Matthew 22:21, Mark 12:17 and Luke 20:25 record the familiar phrase “render unto Caesar the things that are Caesar’s and to God the things that are God’s.” The fact that all three of the Synoptic Gospels record this saying is an indication to me that it is very important. There is something here that I am supposed to get.
Hearing this taught while growing up in the church and reading the Gospels for myself, I never encountered any idea that this passage might be saying anything more than it is right to pay taxes.
The government has the authority to demand taxes and we are called to be obedient and pay them. Recently, when reflecting on this verse, it seems to met that In addition to taxes, the government, or world system, can demand our time, our effort and our intellectual power. In short, Caesar, as representative of the world system can demand our resources from us.
The world can demand our resources but what are we to render to God?
1 Corinthians 6:20 tells us that we, as believers, have been purchased for God, therefore we belong to God. The thing that we need to render to God is us. To render myself to God is to acknowledge that he is in the ownership position and I am to do his bidding. We get a sense of this from openings verses of Paul’s letters where he refers to himself as a bond slave of Jesus Christ. Paul had that sense of ownership that we are to have.
We are to render our resources to the world and our selves to God. This seems very straight forward and should be easy, right?

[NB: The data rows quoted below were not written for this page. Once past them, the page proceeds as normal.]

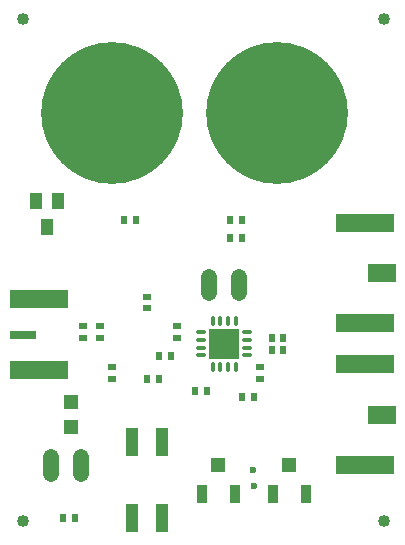
<source format=gbr>
G04 EAGLE Gerber RS-274X export*
G75*
%MOMM*%
%FSLAX34Y34*%
%LPD*%
%INSoldermask Top*%
%IPPOS*%
%AMOC8*
5,1,8,0,0,1.08239X$1,22.5*%
G01*
%ADD10R,0.700000X0.600000*%
%ADD11R,0.600000X0.700000*%
%ADD12C,0.331800*%
%ADD13R,2.600000X2.600000*%
%ADD14C,12.000000*%
%ADD15R,2.300000X0.700000*%
%ADD16R,4.900000X1.580000*%
%ADD17R,2.350000X1.500000*%
%ADD18R,4.900000X1.600000*%
%ADD19C,1.016000*%
%ADD20C,1.371600*%
%ADD21R,1.000000X1.400000*%
%ADD22R,0.900000X1.600000*%
%ADD23R,1.300000X1.300000*%
%ADD24C,0.600000*%
%ADD25R,1.130000X2.440000*%
%ADD26R,1.200000X1.200000*%


D10*
X755000Y505000D03*
X755000Y495000D03*
D11*
X740000Y480000D03*
X750000Y480000D03*
D12*
X773100Y499750D02*
X777900Y499750D01*
X777900Y493250D02*
X773100Y493250D01*
X773100Y486750D02*
X777900Y486750D01*
X777900Y480250D02*
X773100Y480250D01*
X785250Y472900D02*
X785250Y468100D01*
X791750Y468100D02*
X791750Y472900D01*
X798250Y472900D02*
X798250Y468100D01*
X804750Y468100D02*
X804750Y472900D01*
X812100Y480250D02*
X816900Y480250D01*
X816900Y486750D02*
X812100Y486750D01*
X812100Y493250D02*
X816900Y493250D01*
X816900Y499750D02*
X812100Y499750D01*
X804750Y507100D02*
X804750Y511900D01*
X798250Y511900D02*
X798250Y507100D01*
X791750Y507100D02*
X791750Y511900D01*
X785250Y511900D02*
X785250Y507100D01*
D13*
X795000Y490000D03*
D14*
X840000Y685000D03*
D10*
X675000Y495000D03*
X675000Y505000D03*
X730000Y530000D03*
X730000Y520000D03*
D11*
X730000Y460000D03*
X740000Y460000D03*
D15*
X624800Y497800D03*
D16*
X637800Y527800D03*
X637800Y467800D03*
D17*
X928250Y550000D03*
D18*
X914000Y507500D03*
X914000Y592500D03*
D11*
X800000Y595000D03*
X810000Y595000D03*
X800000Y580000D03*
X810000Y580000D03*
D10*
X690000Y505000D03*
X690000Y495000D03*
D17*
X928250Y430000D03*
D18*
X914000Y387500D03*
X914000Y472500D03*
D11*
X835000Y495000D03*
X845000Y495000D03*
X845000Y485000D03*
X835000Y485000D03*
X780000Y450000D03*
X770000Y450000D03*
D19*
X930000Y765000D03*
X625000Y765000D03*
X625000Y340000D03*
X930000Y340000D03*
D20*
X782300Y533142D02*
X782300Y546858D01*
X807700Y546858D02*
X807700Y533142D01*
D21*
X645000Y589000D03*
X635500Y611000D03*
X654500Y611000D03*
D11*
X710000Y595000D03*
X720000Y595000D03*
D10*
X700000Y460000D03*
X700000Y470000D03*
D20*
X648300Y393758D02*
X648300Y380042D01*
X673700Y380042D02*
X673700Y393758D01*
D11*
X658400Y342500D03*
X668400Y342500D03*
X820000Y445000D03*
X810000Y445000D03*
D22*
X776000Y362850D03*
X804000Y362850D03*
D23*
X790000Y387150D03*
D24*
X820000Y370000D03*
D10*
X825000Y460000D03*
X825000Y470000D03*
D22*
X836000Y362850D03*
X864000Y362850D03*
D23*
X850000Y387150D03*
D24*
X819500Y383500D03*
D25*
X717300Y342850D03*
X742700Y342850D03*
X742700Y407150D03*
X717300Y407150D03*
D14*
X700000Y685000D03*
D26*
X665000Y440500D03*
X665000Y419500D03*
M02*

</source>
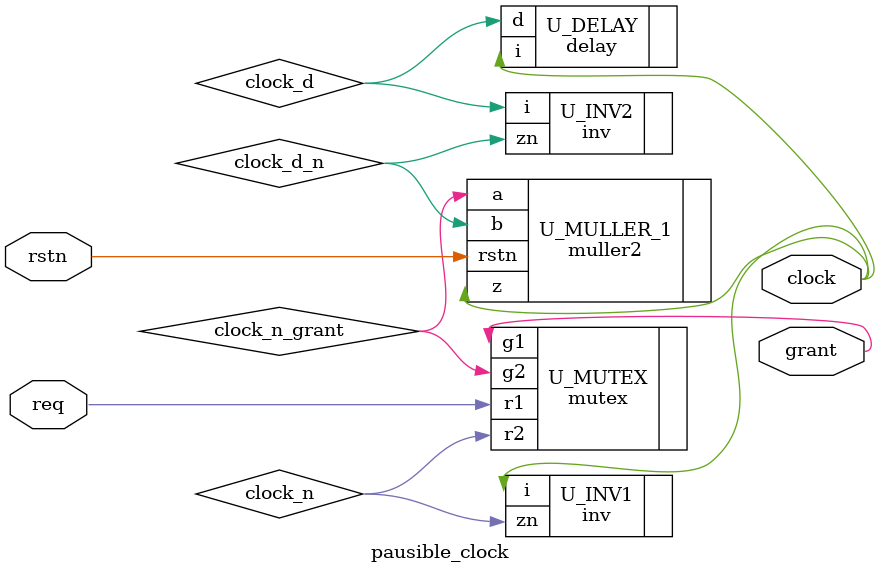
<source format=v>

module pausible_clock (/*AUTOARG*/
  // Outputs
  grant, clock,
  // Inputs
  req, rstn
  );
  input req;
  output grant;
  output clock;
  
  input  rstn;

  parameter DELAY=10;
  
  /*AUTOINPUT*/
  /*AUTOOUTPUT*/
  
  /*AUTOREG*/
  /*AUTOWIRE*/

  wire                  clock;
  wire                  grant;

  inv U_INV1(.i(clock),.zn(clock_n));

  delay #(.DELAY(DELAY)) U_DELAY(.i(clock),.d(clock_d));
  inv U_INV2(.i(clock_d),.zn(clock_d_n));
  
  muller2 U_MULLER_1(.a(clock_n_grant),.b(clock_d_n),.rstn(rstn),.z(clock));
  
  mutex U_MUTEX(
                .r1(req),
                .r2(clock_n),
                .g1(grant),
                .g2(clock_n_grant)
                );

  
  
endmodule // pausible_clock
/*  
 Local Variables:
 verilog-library-directories:(
 "."
 )
 End:
 */

</source>
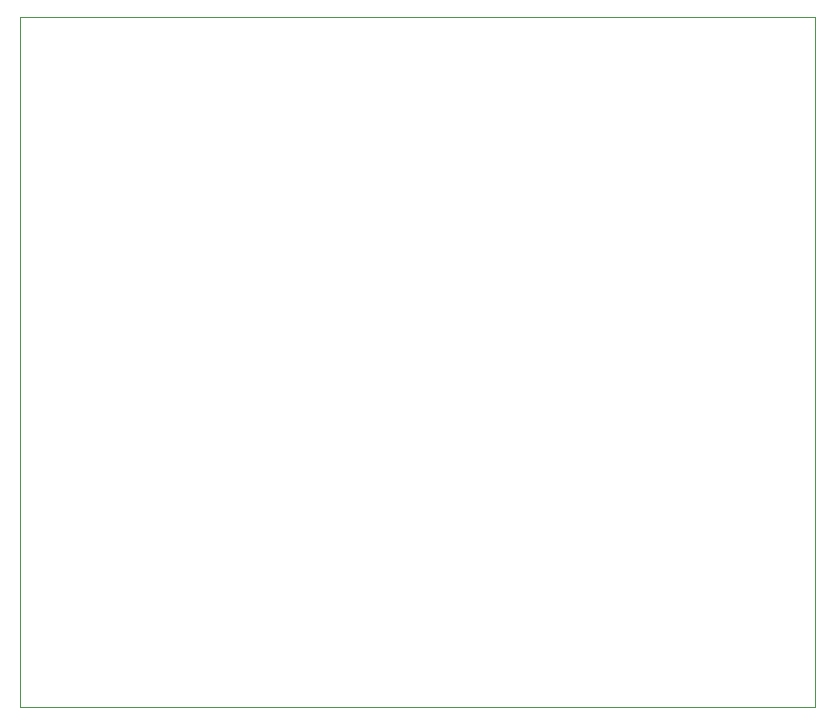
<source format=gbr>
%TF.GenerationSoftware,KiCad,Pcbnew,5.1.10-88a1d61d58~90~ubuntu20.04.1*%
%TF.CreationDate,2021-09-15T12:25:38+00:00*%
%TF.ProjectId,WifiServoBridge,57696669-5365-4727-966f-427269646765,rev?*%
%TF.SameCoordinates,Original*%
%TF.FileFunction,Profile,NP*%
%FSLAX46Y46*%
G04 Gerber Fmt 4.6, Leading zero omitted, Abs format (unit mm)*
G04 Created by KiCad (PCBNEW 5.1.10-88a1d61d58~90~ubuntu20.04.1) date 2021-09-15 12:25:38*
%MOMM*%
%LPD*%
G01*
G04 APERTURE LIST*
%TA.AperFunction,Profile*%
%ADD10C,0.050000*%
%TD*%
G04 APERTURE END LIST*
D10*
X414020000Y77470000D02*
X346710000Y77470000D01*
X414020000Y135890000D02*
X414020000Y77470000D01*
X346710000Y135890000D02*
X414020000Y135890000D01*
X346710000Y77470000D02*
X346710000Y135890000D01*
M02*

</source>
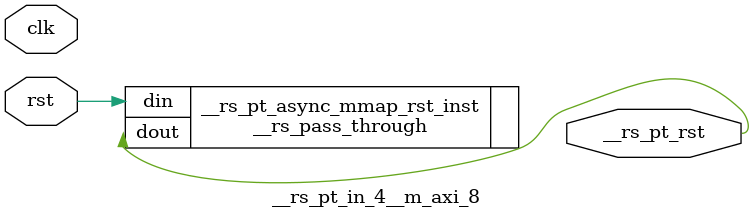
<source format=v>
`timescale 1 ns / 1 ps
/**   Generated by RapidStream   **/
module __rs_pt_in_4__m_axi_8 #(
    parameter BufferSize         = 32,
    parameter BufferSizeLog      = 5,
    parameter AddrWidth          = 64,
    parameter AxiSideAddrWidth   = 64,
    parameter DataWidth          = 512,
    parameter DataWidthBytesLog  = 6,
    parameter WaitTimeWidth      = 4,
    parameter BurstLenWidth      = 8,
    parameter EnableReadChannel  = 1,
    parameter EnableWriteChannel = 1,
    parameter MaxWaitTime        = 3,
    parameter MaxBurstLen        = 15
) (
    output wire __rs_pt_rst,
    input wire  clk,
    input wire  rst
);




__rs_pass_through #(
    .WIDTH (1)
) __rs_pt_async_mmap_rst_inst /**   Generated by RapidStream   **/ (
    .din  (rst),
    .dout (__rs_pt_rst)
);

endmodule  // __rs_pt_in_4__m_axi_8
</source>
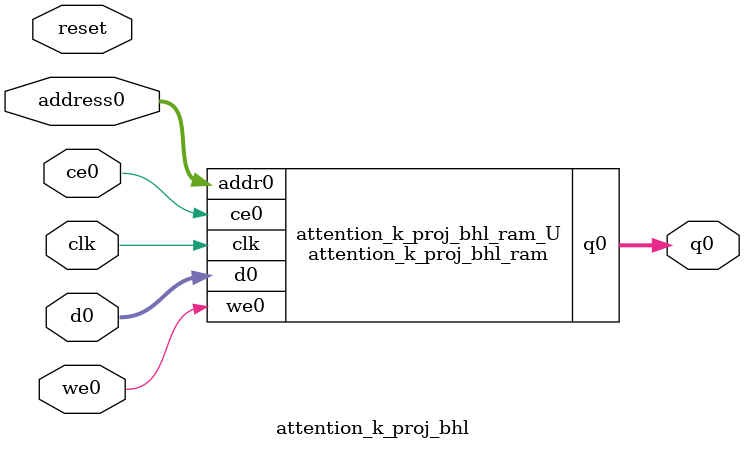
<source format=v>
`timescale 1 ns / 1 ps
module attention_k_proj_bhl_ram (addr0, ce0, d0, we0, q0,  clk);

parameter DWIDTH = 38;
parameter AWIDTH = 8;
parameter MEM_SIZE = 144;

input[AWIDTH-1:0] addr0;
input ce0;
input[DWIDTH-1:0] d0;
input we0;
output reg[DWIDTH-1:0] q0;
input clk;

(* ram_style = "block" *)reg [DWIDTH-1:0] ram[0:MEM_SIZE-1];




always @(posedge clk)  
begin 
    if (ce0) begin
        if (we0) 
            ram[addr0] <= d0; 
        q0 <= ram[addr0];
    end
end


endmodule

`timescale 1 ns / 1 ps
module attention_k_proj_bhl(
    reset,
    clk,
    address0,
    ce0,
    we0,
    d0,
    q0);

parameter DataWidth = 32'd38;
parameter AddressRange = 32'd144;
parameter AddressWidth = 32'd8;
input reset;
input clk;
input[AddressWidth - 1:0] address0;
input ce0;
input we0;
input[DataWidth - 1:0] d0;
output[DataWidth - 1:0] q0;



attention_k_proj_bhl_ram attention_k_proj_bhl_ram_U(
    .clk( clk ),
    .addr0( address0 ),
    .ce0( ce0 ),
    .we0( we0 ),
    .d0( d0 ),
    .q0( q0 ));

endmodule


</source>
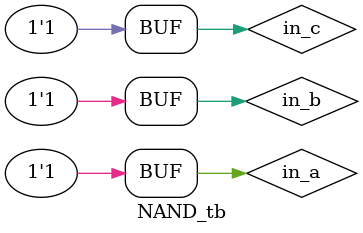
<source format=v>
`timescale 1ns/1ns

module NAND (
    input in_a, in_b, in_c,
    output out 
);
    nand(out, in_a, in_b, in_c);    

endmodule

module NAND_tb;
    reg in_a = 1'b0;
    reg in_b = 1'b0;
    reg in_c = 1'b0;
    wire out;

    NAND h1 (
        .in_a(in_a),
        .in_b(in_b),
        .in_c(in_c),
        .out(out)
    );


    initial
    begin
        $dumpfile("nand.vcd");
        $dumpvars(0, NAND_tb);
    end

    initial
    begin
        in_a = 1'b0;
        in_b = 1'b0;
        in_c = 1'b0;
        #10;
        in_a = 1'b0;
        in_b = 1'b0;
        in_c = 1'b1;
        #10;
        in_a = 1'b0;
        in_b = 1'b1;
        in_c = 1'b0;
        #10;
        in_a = 1'b0;
        in_b = 1'b1;
        in_c = 1'b1;
        #10;
        in_a = 1'b1;
        in_b = 1'b0;
        in_c = 1'b0;
        #10;
        in_a = 1'b1;
        in_b = 1'b0;
        in_c = 1'b1;
        #10;
        in_a = 1'b1;
        in_b = 1'b1;
        in_c = 1'b0;
        #10;
        in_a = 1'b1;
        in_b = 1'b1;
        in_c = 1'b1;
        #10;
    end
    
    initial
    begin
        $monitor("A = %d\tB = %d\tC = %d\tNand = %d\t", in_a, in_b, in_c, out);
    end
endmodule

</source>
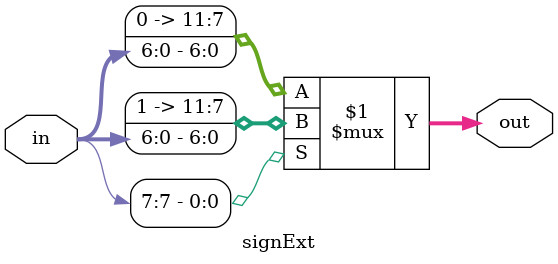
<source format=v>
module signExt(in, out);
  input[7:0] in;
  output[11:0] out;
  assign out = (in[7]) ? {5'b11111,in[6:0]} : {5'b00000,in[6:0]};
endmodule

</source>
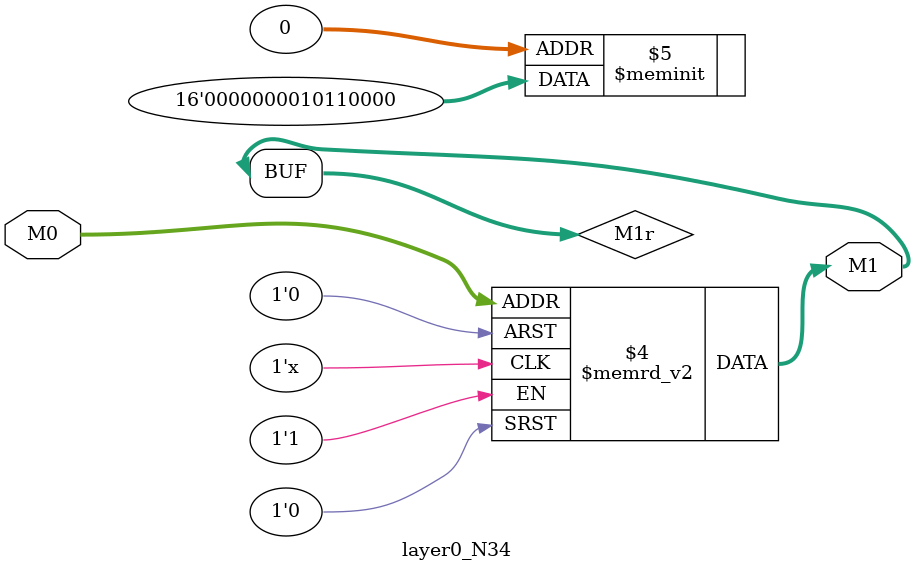
<source format=v>
module layer0_N34 ( input [2:0] M0, output [1:0] M1 );

	(*rom_style = "distributed" *) reg [1:0] M1r;
	assign M1 = M1r;
	always @ (M0) begin
		case (M0)
			3'b000: M1r = 2'b00;
			3'b100: M1r = 2'b00;
			3'b010: M1r = 2'b11;
			3'b110: M1r = 2'b00;
			3'b001: M1r = 2'b00;
			3'b101: M1r = 2'b00;
			3'b011: M1r = 2'b10;
			3'b111: M1r = 2'b00;

		endcase
	end
endmodule

</source>
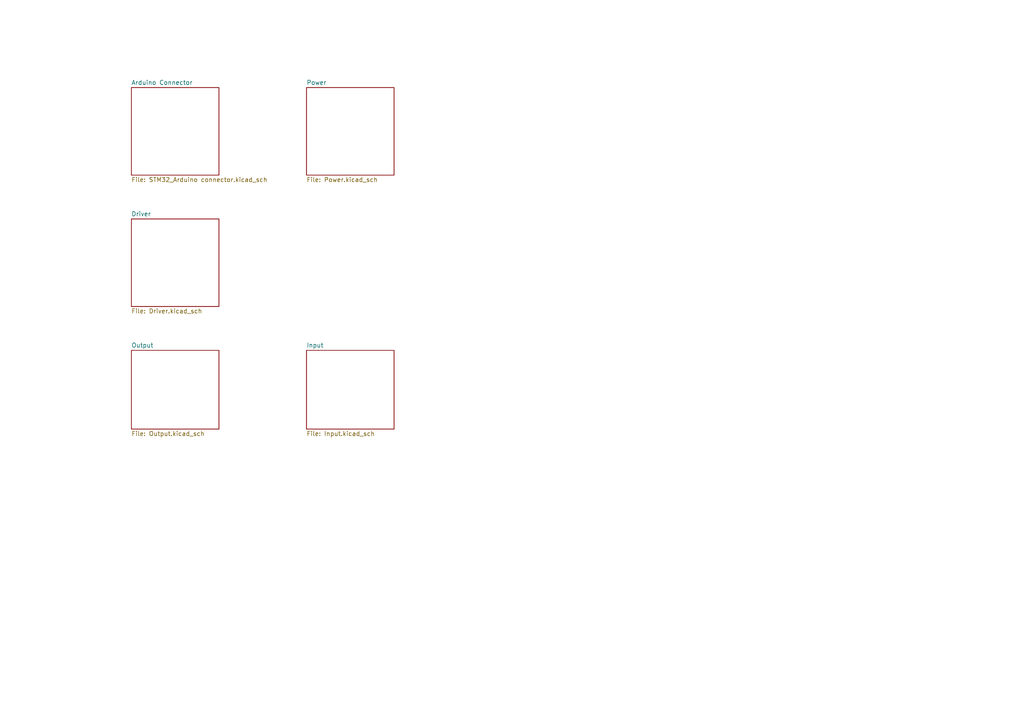
<source format=kicad_sch>
(kicad_sch (version 20230121) (generator eeschema)

  (uuid 2c79a78e-687a-4954-b7b9-175bc3470bd7)

  (paper "A4")

  


  (sheet (at 38.1 25.4) (size 25.4 25.4) (fields_autoplaced)
    (stroke (width 0.1524) (type solid))
    (fill (color 0 0 0 0.0000))
    (uuid 0e599e31-db06-4931-8186-d1a5f0284840)
    (property "Sheetname" "Arduino Connector" (at 38.1 24.6884 0)
      (effects (font (size 1.27 1.27)) (justify left bottom))
    )
    (property "Sheetfile" "STM32_Arduino connector.kicad_sch" (at 38.1 51.3846 0)
      (effects (font (size 1.27 1.27)) (justify left top))
    )
    (instances
      (project "stm32F746 GRBL"
        (path "/2f6b0da4-e9e2-4cdc-a461-fa99aa8be3a2" (page "3"))
      )
      (project "stm32F746 GRBL"
        (path "/2c79a78e-687a-4954-b7b9-175bc3470bd7" (page "2"))
      )
    )
  )

  (sheet (at 38.1 63.5) (size 25.4 25.4) (fields_autoplaced)
    (stroke (width 0.1524) (type solid))
    (fill (color 0 0 0 0.0000))
    (uuid 8d1e1584-2808-4a74-84c8-15e2fc5b3024)
    (property "Sheetname" "Driver" (at 38.1 62.7884 0)
      (effects (font (size 1.27 1.27)) (justify left bottom))
    )
    (property "Sheetfile" "Driver.kicad_sch" (at 38.1 89.4846 0)
      (effects (font (size 1.27 1.27)) (justify left top))
    )
    (instances
      (project "stm32F746 GRBL"
        (path "/2f6b0da4-e9e2-4cdc-a461-fa99aa8be3a2" (page "2"))
      )
      (project "stm32F746 GRBL"
        (path "/2c79a78e-687a-4954-b7b9-175bc3470bd7" (page "3"))
      )
    )
  )

  (sheet (at 88.9 101.6) (size 25.4 22.86) (fields_autoplaced)
    (stroke (width 0.1524) (type solid))
    (fill (color 0 0 0 0.0000))
    (uuid abf0269a-35a8-42ce-9ae3-10e8d1caac6b)
    (property "Sheetname" "Input" (at 88.9 100.8884 0)
      (effects (font (size 1.27 1.27)) (justify left bottom))
    )
    (property "Sheetfile" "Input.kicad_sch" (at 88.9 125.0446 0)
      (effects (font (size 1.27 1.27)) (justify left top))
    )
    (instances
      (project "stm32F746 GRBL"
        (path "/2c79a78e-687a-4954-b7b9-175bc3470bd7" (page "7"))
      )
    )
  )

  (sheet (at 88.9 25.4) (size 25.4 25.4) (fields_autoplaced)
    (stroke (width 0.1524) (type solid))
    (fill (color 0 0 0 0.0000))
    (uuid cfe63f02-1987-4919-8e32-0515eff710ca)
    (property "Sheetname" "Power" (at 88.9 24.6884 0)
      (effects (font (size 1.27 1.27)) (justify left bottom))
    )
    (property "Sheetfile" "Power.kicad_sch" (at 88.9 51.3846 0)
      (effects (font (size 1.27 1.27)) (justify left top))
    )
    (instances
      (project "stm32F746 GRBL"
        (path "/2c79a78e-687a-4954-b7b9-175bc3470bd7" (page "5"))
      )
    )
  )

  (sheet (at 38.1 101.6) (size 25.4 22.86) (fields_autoplaced)
    (stroke (width 0.1524) (type solid))
    (fill (color 0 0 0 0.0000))
    (uuid eddc17cf-fbda-41ce-9eec-af5043ce77b7)
    (property "Sheetname" "Output" (at 38.1 100.8884 0)
      (effects (font (size 1.27 1.27)) (justify left bottom))
    )
    (property "Sheetfile" "Output.kicad_sch" (at 38.1 125.0446 0)
      (effects (font (size 1.27 1.27)) (justify left top))
    )
    (instances
      (project "stm32F746 GRBL"
        (path "/2c79a78e-687a-4954-b7b9-175bc3470bd7" (page "6"))
      )
    )
  )

  (sheet_instances
    (path "/" (page "1"))
  )
)

</source>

it is not so easy. I have observed in myself and others that the opposite often takes place. It is too easy to have a punch-the-clock mentality with regard to our Christianity. Put in the time, give our tithe, perform that ministry, and we satisfied our obligation. I sometimes get it backwards and give myself to pursuit of what the world tells me I should value while being content to give a small portion of my resources to God. It is to easy to get this entirely backwards.
Jesus, quoting from Isaiah 29:13, said of the Israelites of his day, “this people honors me with their lips, but their heart is far from me. (Matthew 15:8). There are times when I’m going through the motions and my heart is not wholly devoted to God, even when participating in church or ministry.
Perhaps the beginning of revival is for us to examine ourselves for misplaced affections, repent and give to God what is his. He bought us at a very high price.